## What you have to do
Using the records provided below, locate and copy each line that contains the word "setup".

## Provided records
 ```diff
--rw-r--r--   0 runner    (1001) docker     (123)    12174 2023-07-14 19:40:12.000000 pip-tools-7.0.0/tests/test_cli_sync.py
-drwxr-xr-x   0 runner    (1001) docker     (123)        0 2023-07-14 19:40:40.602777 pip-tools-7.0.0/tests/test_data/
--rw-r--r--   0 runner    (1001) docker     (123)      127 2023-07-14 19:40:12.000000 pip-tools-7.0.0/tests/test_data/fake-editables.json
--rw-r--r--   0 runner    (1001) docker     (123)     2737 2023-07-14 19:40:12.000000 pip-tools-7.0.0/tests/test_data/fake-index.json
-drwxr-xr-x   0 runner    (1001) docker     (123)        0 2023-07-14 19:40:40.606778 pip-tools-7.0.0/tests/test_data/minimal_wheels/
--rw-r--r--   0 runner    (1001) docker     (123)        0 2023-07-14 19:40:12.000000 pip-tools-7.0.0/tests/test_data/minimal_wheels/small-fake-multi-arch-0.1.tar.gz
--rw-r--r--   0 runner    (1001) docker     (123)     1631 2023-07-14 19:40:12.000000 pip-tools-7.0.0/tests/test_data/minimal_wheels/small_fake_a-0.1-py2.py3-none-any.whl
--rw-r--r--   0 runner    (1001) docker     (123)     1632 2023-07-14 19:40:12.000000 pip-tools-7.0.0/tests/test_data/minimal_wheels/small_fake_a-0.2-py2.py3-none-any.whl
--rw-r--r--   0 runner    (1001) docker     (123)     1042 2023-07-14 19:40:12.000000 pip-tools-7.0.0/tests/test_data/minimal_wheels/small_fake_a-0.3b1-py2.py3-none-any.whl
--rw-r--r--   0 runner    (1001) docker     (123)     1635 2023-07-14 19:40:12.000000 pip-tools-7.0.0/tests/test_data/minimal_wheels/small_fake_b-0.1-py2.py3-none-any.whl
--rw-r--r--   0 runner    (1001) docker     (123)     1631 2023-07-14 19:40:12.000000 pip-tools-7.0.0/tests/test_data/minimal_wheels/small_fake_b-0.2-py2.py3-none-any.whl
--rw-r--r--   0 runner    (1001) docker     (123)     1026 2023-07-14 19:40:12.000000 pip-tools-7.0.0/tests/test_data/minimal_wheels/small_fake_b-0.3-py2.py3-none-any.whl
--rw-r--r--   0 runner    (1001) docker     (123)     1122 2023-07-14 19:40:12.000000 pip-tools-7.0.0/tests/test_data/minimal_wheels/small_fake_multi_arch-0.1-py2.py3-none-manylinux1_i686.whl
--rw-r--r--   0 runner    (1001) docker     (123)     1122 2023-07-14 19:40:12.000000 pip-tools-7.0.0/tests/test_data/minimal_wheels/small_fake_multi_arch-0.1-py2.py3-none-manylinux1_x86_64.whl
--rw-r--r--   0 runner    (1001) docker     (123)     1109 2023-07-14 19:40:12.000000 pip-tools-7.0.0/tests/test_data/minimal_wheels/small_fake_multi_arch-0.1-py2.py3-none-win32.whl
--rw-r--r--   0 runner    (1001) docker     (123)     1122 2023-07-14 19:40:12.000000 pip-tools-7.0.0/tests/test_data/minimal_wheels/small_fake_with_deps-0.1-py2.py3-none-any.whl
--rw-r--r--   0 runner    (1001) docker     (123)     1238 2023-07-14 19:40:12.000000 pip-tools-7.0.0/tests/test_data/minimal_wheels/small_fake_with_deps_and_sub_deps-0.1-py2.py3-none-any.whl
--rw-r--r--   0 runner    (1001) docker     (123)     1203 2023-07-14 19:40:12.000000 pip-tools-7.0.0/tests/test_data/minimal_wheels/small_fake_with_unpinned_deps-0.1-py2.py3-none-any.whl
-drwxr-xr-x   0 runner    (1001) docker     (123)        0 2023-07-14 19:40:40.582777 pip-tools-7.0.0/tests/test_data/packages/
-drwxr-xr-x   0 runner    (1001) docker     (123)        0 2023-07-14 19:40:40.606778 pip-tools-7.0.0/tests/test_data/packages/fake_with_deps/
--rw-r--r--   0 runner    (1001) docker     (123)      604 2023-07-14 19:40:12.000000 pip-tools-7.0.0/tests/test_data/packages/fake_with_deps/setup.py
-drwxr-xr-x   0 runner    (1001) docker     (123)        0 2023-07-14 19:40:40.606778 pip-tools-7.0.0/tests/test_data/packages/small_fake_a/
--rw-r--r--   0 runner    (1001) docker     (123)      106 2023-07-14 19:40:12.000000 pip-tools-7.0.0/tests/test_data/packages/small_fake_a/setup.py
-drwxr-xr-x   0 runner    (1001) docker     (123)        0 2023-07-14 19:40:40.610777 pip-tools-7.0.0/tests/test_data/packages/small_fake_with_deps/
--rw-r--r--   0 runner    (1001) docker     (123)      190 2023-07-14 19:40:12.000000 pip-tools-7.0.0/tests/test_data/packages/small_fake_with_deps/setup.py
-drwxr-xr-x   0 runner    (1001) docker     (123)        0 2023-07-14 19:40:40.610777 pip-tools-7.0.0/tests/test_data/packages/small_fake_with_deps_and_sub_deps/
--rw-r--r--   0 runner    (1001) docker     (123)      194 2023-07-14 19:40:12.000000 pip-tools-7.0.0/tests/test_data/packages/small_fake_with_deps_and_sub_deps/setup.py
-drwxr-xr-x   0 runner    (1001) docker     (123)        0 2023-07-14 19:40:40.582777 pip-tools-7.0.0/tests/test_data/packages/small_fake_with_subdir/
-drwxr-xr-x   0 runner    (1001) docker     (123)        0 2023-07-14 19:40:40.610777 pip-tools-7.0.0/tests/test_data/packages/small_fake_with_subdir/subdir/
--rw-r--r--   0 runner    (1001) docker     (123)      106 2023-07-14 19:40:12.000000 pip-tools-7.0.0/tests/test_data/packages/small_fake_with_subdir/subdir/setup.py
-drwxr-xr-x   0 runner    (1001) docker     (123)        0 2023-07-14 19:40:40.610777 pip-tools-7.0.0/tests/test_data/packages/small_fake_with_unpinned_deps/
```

## Output
--rw-r--r--   0 runner    (1001) docker     (123)      604 2023-07-14 19:40:12.000000 pip-tools-7.0.0/tests/test_data/packages/fake_with_deps/setup.py
--rw-r--r--   0 runner    (1001) docker     (123)      106 2023-07-14 19:40:12.000000 pip-tools-7.0.0/tests/test_data/packages/small_fake_a/setup.py
--rw-r--r--   0 runner    (1001) docker     (123)      190 2023-07-14 19:40:12.000000 pip-tools-7.0.0/tests/test_data/packages/small_fake_with_deps/setup.py
--rw-r--r--   0 runner    (1001) docker     (123)      194 2023-07-14 19:40:12.000000 pip-tools-7.0.0/tests/test_data/packages/small_fake_with_deps_and_sub_deps/setup.py
--rw-r--r--   0 runner    (1001) docker     (123)      106 2023-07-14 19:40:12.000000 pip-tools-7.0.0/tests/test_data/packages/small_fake_with_subdir/subdir/setup.py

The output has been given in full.